* DOCUMENT PASSAGE:

·····

Likewise, INTO General Secretary Sheila Nunan argues: “While there has been a modest restoration, primary school teachers and parents have been let down by this inadequate increase in the capitation grant. Resulting from this decision, teachers will continue to have to fundraise for basic expenditure in schools and parents will still have to dig deep into their pockets to cough up voluntary contributions.”

“Teachers only have a certain amount of time. They are under pressure and I referenced initiative overload already, so we have to take stock of what [former Education Minister] Bruton and the committee as a collective have been working on and the initiatives that have been taking place within the Department over the past two and a half years.”

‘Initiative overload’

Acknowledging that “teachers only have a certain amount of time”, in his first address to the Oireachtas Joint Committee on Education and Skills, Minister McHugh referred to an “initiative overload” faced by teachers. “They are under pressure and I referenced initiative overload already, so we have to take stock of what [former Education Minister] Bruton and the committee as a collective have been working on and the initiatives that have been taking place within the Department over the past two and a half years,” he said. “I am happy to do an evaluation of where we are at. Let us see what is working and what areas we can do better in.”

·····

* EXERCISE DATA:
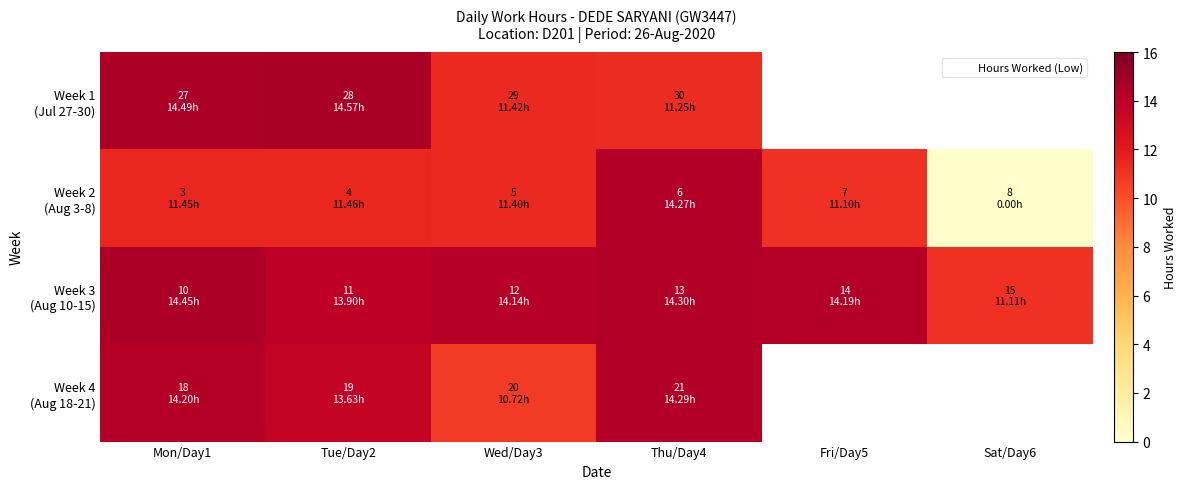

Which series changed the most between Tue/Day2 and Fri/Day5?

Week 2 (Aug 3-8)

·····

* WRITTEN TASK A:
For the passage on school funding and teacher workload, decide whether each statement agrees with it, answering yes or no and quoting the words that settle it: (i) Sheila Nunan says parents will no longer need to make voluntary contributions; (ii) Minister McHugh spoke of "initiative overload" in his first address to the Oireachtas Joint Committee on Education and Skills; (iii) McHugh says he is willing to carry out an evaluation.
* WRITTEN TASK B:
Pick up the passage on school funding and teacher workload after its final sentence and write what comes next.

* FINAL ANSWER A:
(i) No: "parents will still have to dig deep into their pockets to cough up voluntary contributions"
(ii) Yes: "in his first address to the Oireachtas Joint Committee on Education and Skills, Minister McHugh referred to an “initiative overload” faced by teachers"
(iii) Yes: "I am happy to do an evaluation of where we are at."

* FINAL ANSWER B:
Later, in an interview with Sunday Business Post political editor, Michael Brennan, the Minister reiterated: “What I want to do now is take stock of the things that are working. There will be weaknesses in that too. One of the fundamental weaknesses I’m picking up from teachers is that there may be initiative fatigue as well.”

Pay inequality

McHugh could offer an olive branch to teachers by addressing the inequality in the pay scale for ‘new’ (post-2011) entrants. However, speaking to eolas Magazine earlier in 2018, his predecessor, the then Education Minister, Richard Bruton TD, emphasised the reality of budgetary constraints.

While acknowledging that the teachers’ unions regard the wage gap as ‘unfinished business’, he said: “I suppose for a government, we have to balance different demands… This other issue of the new entrants is one that will be a longer-term issue for government to decide what money is committed. Money hasn’t been assigned to it at this point, but that is a work in progress.”

Education at a glance

As a proportion of overall government expenditure, Ireland invested 13 per cent in education in 2015. This is above the OECD average of 11 per cent. However, a high share of total government expenditure devoted to public expenditure on education does not necessarily translate into a high share when compared to a country’s GDP.

The OECD’s ‘Education at a Glance 2018’ report indicates that of 33 OECD countries, Ireland is joint last in education expenditure as a percentage of GDP. The report found that Ireland invests only 3.3 per cent of GDP, compared with an OECD average of 4.5 per cent and an EU average of 4.2 per cent. “This can be explained by the relatively low level of total government expenditure compared to GDP in Ireland (29 per cent),” the report states.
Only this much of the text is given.